We will take reasonable steps to ensure that these third parties are bound by Australian privacy laws.
You can withdraw your consent for us to share your Personal Data with third parties at any time by emailing our Privacy Officer (per the details at the end of this Privacy Policy), but please note that withdrawal of such consents may affect your ability to access and use the Services.
YOUR RIGHTS TO YOUR INFORMATION
You have a general right to access any Personal Information that is held about you by us, unless a valid exception applies. You can request this at any time by contacting our Privacy Officer. Please note that we cannot modify your Personal Information. You can modify your own information at any time by emailing the Privacy Officer (per the details at the end of this Privacy Policy).
You acknowledge that it is your responsibility to maintain the truth, accuracy, and completeness of your information and your failure to do so may inhibit our ability to provide the Services to you. You acknowledge and agree that you remain solely responsible for maintaining the truth, accuracy, and completeness of your information at all times, and we shall have no liability to you or any third party arising from your failure to do the same.
In accordance with the GDPR, we acknowledge the additional rights of EU subjects to:
- have their data erased that is no longer being used for a legitimate purpose;
- request a copy of all Personal Data held about them in a readable format, along with supplementary information to verify that such Personal Data is being processed lawfully; and
- request restricted processing of their Personal Data whilst any complaints or concerns are being resolved.
To erase, request, or restrict processing of your Personal Data, please email the Privacy Officer (per the details at the end of this Privacy Policy).
SECURITY
We protect your Personal Data through technical security measures i.e. firewalls,encryption that limit the risk of loss, disclosure, or unauthorised access. No security measures are, however, 100% secure so we cannot guarantee the security of your information or data at any time. To the extent permitted by law, we accept no liability for any breach of security, or direct hacking of our security measures, or any unintentional disclosure, loss or misuse of any information or data, or for the actions of any third parties that may obtain any information or data.
Notwithstanding the above, we acknowledge our obligation to report any data breach that is likely to risk the rights and freedoms of natural persons to the Australian Information Commissioner and, where our data breach involves the information of EU subjects, report to the European Data Protection Supervisor. We will also inform you, where possible, if your data has been breached in the circumstance where it poses a risk of serious harm or your rights and freedoms.

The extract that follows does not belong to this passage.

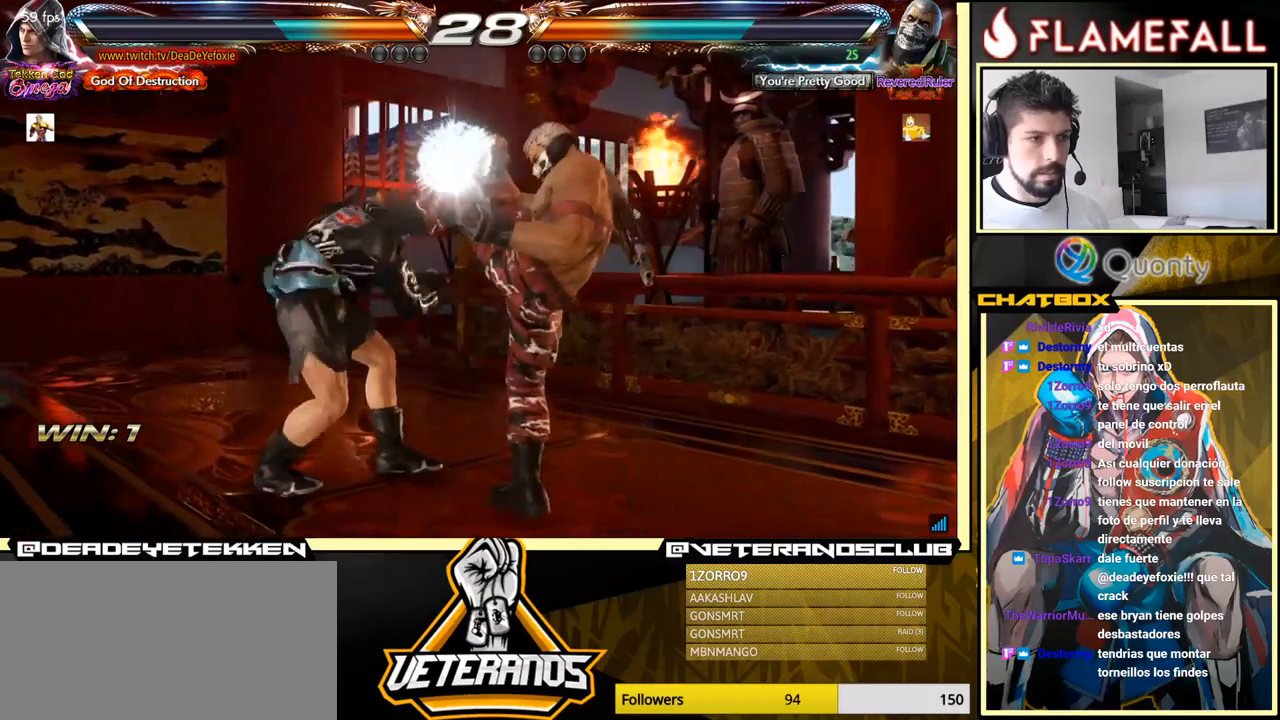
{"buttons": [], "left_stick": "center", "events": [[167, "left_stick", "center"], [300, "left_stick", "down"], [367, "left_stick", "center"]]}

We also train our personnel who may have access to your Personal Data about this Privacy Policy and our obligations under the Privacy Act, APPs, and GDPR. For more information on our internal policies, email the Privacy Officer (per the details at the end of this Privacy Policy).
OVERSEAS DISCLOSURE
We may, in the course of providing the services to you, transfer your Personal Data to overseas countries that are deemed by the EU Commission as having an ‘adequate’ level of Personal Data protection. Where we transfer data to a third party in a country where no adequacy decision has been made, we will take reasonable steps to ensure person or entity handling your data in those countries are bound under contract to meet the requirements of the Privacy Act, APPs, and GDPR (as applicable).
CONTACT
Thank you for taking the time to read our Privacy Policy. If you have any questions regarding our Privacy Policy, you can contact our Privacy Officer at:
GAYM Entertainment Pty Ltd
Att: Privacy Officer
Email: [email protected]
If you are not satisfied with our handling of your Personal Data, or have any other concern over our Privacy Policy, then you may lodge a formal complaint with the Office of the Australian Information Commissioner (for more information, please see www.oaic.gov.au) or with the European Data Protection Supervisor (for more information, please see https://edps.europa.eu).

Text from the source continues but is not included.